YOUR INSTRUCTIONS: Reproduce exactly the run of lines that begins with the one containing "X424803D02*" and ends with the last line of the records, omitting pictures.

--- START ---

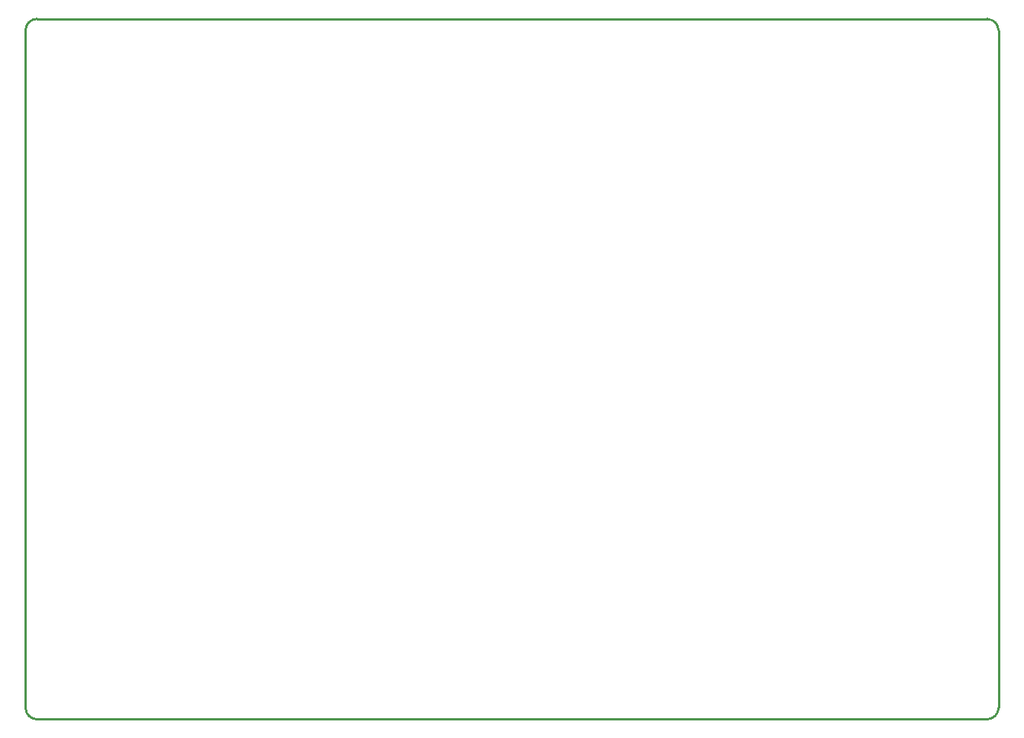
<source format=gko>
G04*
G04 #@! TF.GenerationSoftware,Altium Limited,Altium Designer,24.10.1 (45)*
G04*
G04 Layer_Color=16711935*
%FSLAX25Y25*%
%MOIN*%
G70*
G04*
G04 #@! TF.SameCoordinates,2D4B152F-DA3A-4926-AC14-268B840A774E*
G04*
G04*
G04 #@! TF.FilePolarity,Positive*
G04*
G01*
G75*
%ADD129C,0.01000*%
D129*
X5394Y305906D02*
G03*
X394Y300905I0J-5000D01*
G01*
X424803D02*
G03*
X419803Y305906I-5000J0D01*
G01*
Y0D02*
G03*
X424803Y5000I0J5000D01*
G01*
X394D02*
G03*
X5394Y0I5000J0D01*
G01*
X394Y5000D02*
Y300905D01*
X5394Y305906D02*
X419803D01*
X424803Y5000D02*
Y300905D01*
X5394Y0D02*
X419803D01*
M02*

</source>
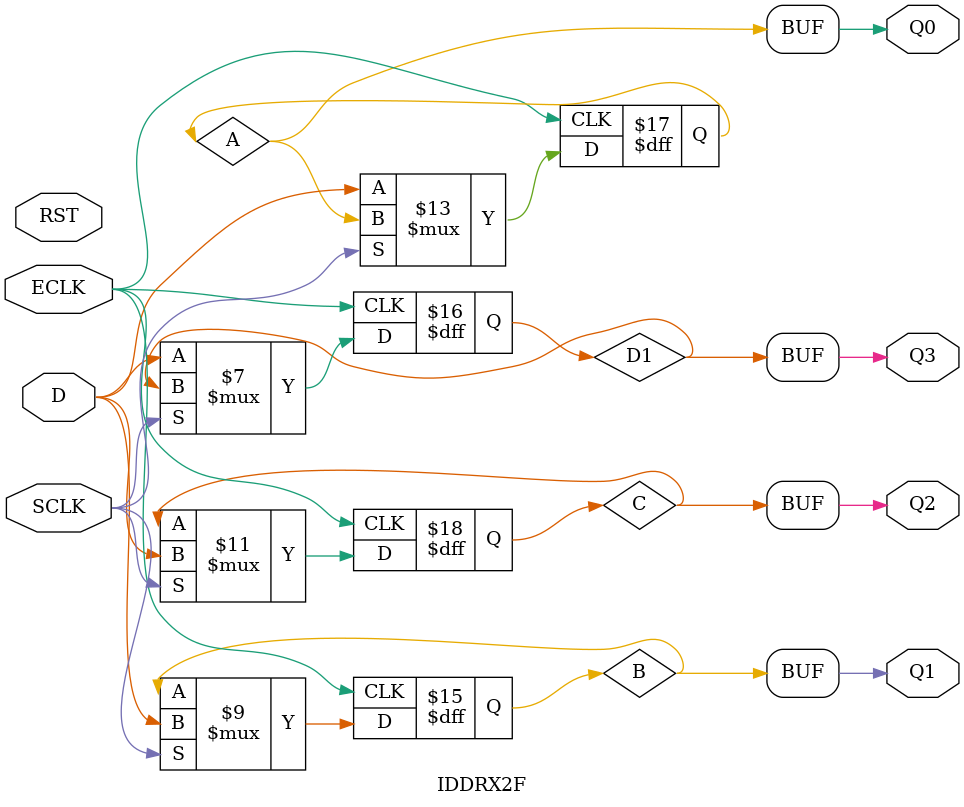
<source format=v>
module IDDRX2F (input D,ECLK,SCLK,RST,output
 Q0,Q1,Q2,Q3);
	reg A,B,C,D1;
	assign Q0=A;
	assign Q1=B;
	assign Q2=C;
	assign Q3=D1;
	always @(posedge ECLK ) begin
		
		if(SCLK==0)begin
			A<=D;
		end
		if(SCLK==1)begin
			C<=D;
		end
	end
	always @(negedge ECLK) begin
		if(SCLK==1)begin
			B<=D;
		end
		if(SCLK==0)begin
			D1<=D;
		end
	end
	
endmodule
</source>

--- END ---

WRITTEN RESPONSE:
X424803D02*
G03*
X419803Y305906I-5000J0D01*
G01*
Y0D02*
G03*
X424803Y5000I0J5000D01*
G01*
X394D02*
G03*
X5394Y0I5000J0D01*
G01*
X394Y5000D02*
Y300905D01*
X5394Y305906D02*
X419803D01*
X424803Y5000D02*
Y300905D01*
X5394Y0D02*
X419803D01*
M02*

</source>
<source format=v>
module IDDRX2F (input D,ECLK,SCLK,RST,output
 Q0,Q1,Q2,Q3);
	reg A,B,C,D1;
	assign Q0=A;
	assign Q1=B;
	assign Q2=C;
	assign Q3=D1;
	always @(posedge ECLK ) begin
		
		if(SCLK==0)begin
			A<=D;
		end
		if(SCLK==1)begin
			C<=D;
		end
	end
	always @(negedge ECLK) begin
		if(SCLK==1)begin
			B<=D;
		end
		if(SCLK==0)begin
			D1<=D;
		end
	end
	
endmodule
</source>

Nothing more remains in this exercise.